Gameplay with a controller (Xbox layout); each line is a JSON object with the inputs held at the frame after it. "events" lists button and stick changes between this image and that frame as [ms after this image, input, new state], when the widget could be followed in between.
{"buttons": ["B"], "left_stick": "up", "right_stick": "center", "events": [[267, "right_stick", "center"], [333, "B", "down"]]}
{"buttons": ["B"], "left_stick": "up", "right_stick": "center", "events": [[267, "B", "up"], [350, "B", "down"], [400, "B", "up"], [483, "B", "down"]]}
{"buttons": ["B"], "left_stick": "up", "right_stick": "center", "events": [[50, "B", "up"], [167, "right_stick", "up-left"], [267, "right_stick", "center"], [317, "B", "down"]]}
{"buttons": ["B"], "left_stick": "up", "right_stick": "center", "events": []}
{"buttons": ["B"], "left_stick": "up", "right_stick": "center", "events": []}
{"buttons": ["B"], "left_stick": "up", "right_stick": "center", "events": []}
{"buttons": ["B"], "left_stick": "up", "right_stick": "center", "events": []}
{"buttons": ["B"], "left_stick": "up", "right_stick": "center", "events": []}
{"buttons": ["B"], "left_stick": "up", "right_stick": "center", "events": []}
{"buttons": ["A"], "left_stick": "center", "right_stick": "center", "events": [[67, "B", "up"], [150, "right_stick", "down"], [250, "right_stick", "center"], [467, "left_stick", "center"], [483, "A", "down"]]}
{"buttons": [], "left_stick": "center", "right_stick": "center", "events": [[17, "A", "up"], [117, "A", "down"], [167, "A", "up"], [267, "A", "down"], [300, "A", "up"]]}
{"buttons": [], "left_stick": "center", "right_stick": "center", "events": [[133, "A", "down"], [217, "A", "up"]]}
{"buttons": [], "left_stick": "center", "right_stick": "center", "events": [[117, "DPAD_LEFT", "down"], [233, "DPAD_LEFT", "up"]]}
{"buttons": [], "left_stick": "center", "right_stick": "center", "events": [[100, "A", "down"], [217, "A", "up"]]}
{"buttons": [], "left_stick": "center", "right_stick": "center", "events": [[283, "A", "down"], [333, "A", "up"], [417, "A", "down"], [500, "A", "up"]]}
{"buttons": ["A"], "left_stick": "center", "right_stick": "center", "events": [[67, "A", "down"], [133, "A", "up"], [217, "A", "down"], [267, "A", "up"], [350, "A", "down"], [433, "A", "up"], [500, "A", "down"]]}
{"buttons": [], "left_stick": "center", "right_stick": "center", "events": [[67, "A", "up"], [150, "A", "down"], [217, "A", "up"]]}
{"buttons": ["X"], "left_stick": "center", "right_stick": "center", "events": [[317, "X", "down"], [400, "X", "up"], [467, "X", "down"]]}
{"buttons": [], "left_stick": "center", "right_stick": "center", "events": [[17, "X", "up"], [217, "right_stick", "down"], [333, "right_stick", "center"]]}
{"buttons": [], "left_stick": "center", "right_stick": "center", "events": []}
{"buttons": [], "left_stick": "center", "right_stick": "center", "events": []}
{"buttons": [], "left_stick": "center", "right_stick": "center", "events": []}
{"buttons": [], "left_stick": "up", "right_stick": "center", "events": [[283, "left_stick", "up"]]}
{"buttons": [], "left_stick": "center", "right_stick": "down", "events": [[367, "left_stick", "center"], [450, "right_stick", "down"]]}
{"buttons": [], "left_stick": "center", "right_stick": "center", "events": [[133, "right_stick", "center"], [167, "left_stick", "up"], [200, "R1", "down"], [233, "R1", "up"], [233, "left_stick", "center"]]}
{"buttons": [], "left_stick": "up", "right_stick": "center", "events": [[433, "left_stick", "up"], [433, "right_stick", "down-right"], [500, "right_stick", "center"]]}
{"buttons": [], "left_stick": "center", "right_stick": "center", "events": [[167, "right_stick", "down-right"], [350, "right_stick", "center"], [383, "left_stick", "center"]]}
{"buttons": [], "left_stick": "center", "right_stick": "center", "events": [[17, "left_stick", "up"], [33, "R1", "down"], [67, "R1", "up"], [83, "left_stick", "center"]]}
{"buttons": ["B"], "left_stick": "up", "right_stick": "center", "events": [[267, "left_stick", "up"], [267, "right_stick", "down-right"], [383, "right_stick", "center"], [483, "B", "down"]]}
· · · ·
## Instructions for the task
Copy out every entry above exactly.

## Written solution
Gameplay with a controller (Xbox layout); each line is a JSON object with the inputs held at the frame after it. "events" lists button and stick changes between this image and that frame as [ms after this image, input, new state], when the widget could be followed in between.
{"buttons": ["B"], "left_stick": "up", "right_stick": "center", "events": [[267, "right_stick", "center"], [333, "B", "down"]]}
{"buttons": ["B"], "left_stick": "up", "right_stick": "center", "events": [[267, "B", "up"], [350, "B", "down"], [400, "B", "up"], [483, "B", "down"]]}
{"buttons": ["B"], "left_stick": "up", "right_stick": "center", "events": [[50, "B", "up"], [167, "right_stick", "up-left"], [267, "right_stick", "center"], [317, "B", "down"]]}
{"buttons": ["B"], "left_stick": "up", "right_stick": "center", "events": []}
{"buttons": ["B"], "left_stick": "up", "right_stick": "center", "events": []}
{"buttons": ["B"], "left_stick": "up", "right_stick": "center", "events": []}
{"buttons": ["B"], "left_stick": "up", "right_stick": "center", "events": []}
{"buttons": ["B"], "left_stick": "up", "right_stick": "center", "events": []}
{"buttons": ["B"], "left_stick": "up", "right_stick": "center", "events": []}
{"buttons": ["A"], "left_stick": "center", "right_stick": "center", "events": [[67, "B", "up"], [150, "right_stick", "down"], [250, "right_stick", "center"], [467, "left_stick", "center"], [483, "A", "down"]]}
{"buttons": [], "left_stick": "center", "right_stick": "center", "events": [[17, "A", "up"], [117, "A", "down"], [167, "A", "up"], [267, "A", "down"], [300, "A", "up"]]}
{"buttons": [], "left_stick": "center", "right_stick": "center", "events": [[133, "A", "down"], [217, "A", "up"]]}
{"buttons": [], "left_stick": "center", "right_stick": "center", "events": [[117, "DPAD_LEFT", "down"], [233, "DPAD_LEFT", "up"]]}
{"buttons": [], "left_stick": "center", "right_stick": "center", "events": [[100, "A", "down"], [217, "A", "up"]]}
{"buttons": [], "left_stick": "center", "right_stick": "center", "events": [[283, "A", "down"], [333, "A", "up"], [417, "A", "down"], [500, "A", "up"]]}
{"buttons": ["A"], "left_stick": "center", "right_stick": "center", "events": [[67, "A", "down"], [133, "A", "up"], [217, "A", "down"], [267, "A", "up"], [350, "A", "down"], [433, "A", "up"], [500, "A", "down"]]}
{"buttons": [], "left_stick": "center", "right_stick": "center", "events": [[67, "A", "up"], [150, "A", "down"], [217, "A", "up"]]}
{"buttons": ["X"], "left_stick": "center", "right_stick": "center", "events": [[317, "X", "down"], [400, "X", "up"], [467, "X", "down"]]}
{"buttons": [], "left_stick": "center", "right_stick": "center", "events": [[17, "X", "up"], [217, "right_stick", "down"], [333, "right_stick", "center"]]}
{"buttons": [], "left_stick": "center", "right_stick": "center", "events": []}
{"buttons": [], "left_stick": "center", "right_stick": "center", "events": []}
{"buttons": [], "left_stick": "center", "right_stick": "center", "events": []}
{"buttons": [], "left_stick": "up", "right_stick": "center", "events": [[283, "left_stick", "up"]]}
{"buttons": [], "left_stick": "center", "right_stick": "down", "events": [[367, "left_stick", "center"], [450, "right_stick", "down"]]}
{"buttons": [], "left_stick": "center", "right_stick": "center", "events": [[133, "right_stick", "center"], [167, "left_stick", "up"], [200, "R1", "down"], [233, "R1", "up"], [233, "left_stick", "center"]]}
{"buttons": [], "left_stick": "up", "right_stick": "center", "events": [[433, "left_stick", "up"], [433, "right_stick", "down-right"], [500, "right_stick", "center"]]}
{"buttons": [], "left_stick": "center", "right_stick": "center", "events": [[167, "right_stick", "down-right"], [350, "right_stick", "center"], [383, "left_stick", "center"]]}
{"buttons": [], "left_stick": "center", "right_stick": "center", "events": [[17, "left_stick", "up"], [33, "R1", "down"], [67, "R1", "up"], [83, "left_stick", "center"]]}
{"buttons": ["B"], "left_stick": "up", "right_stick": "center", "events": [[267, "left_stick", "up"], [267, "right_stick", "down-right"], [383, "right_stick", "center"], [483, "B", "down"]]}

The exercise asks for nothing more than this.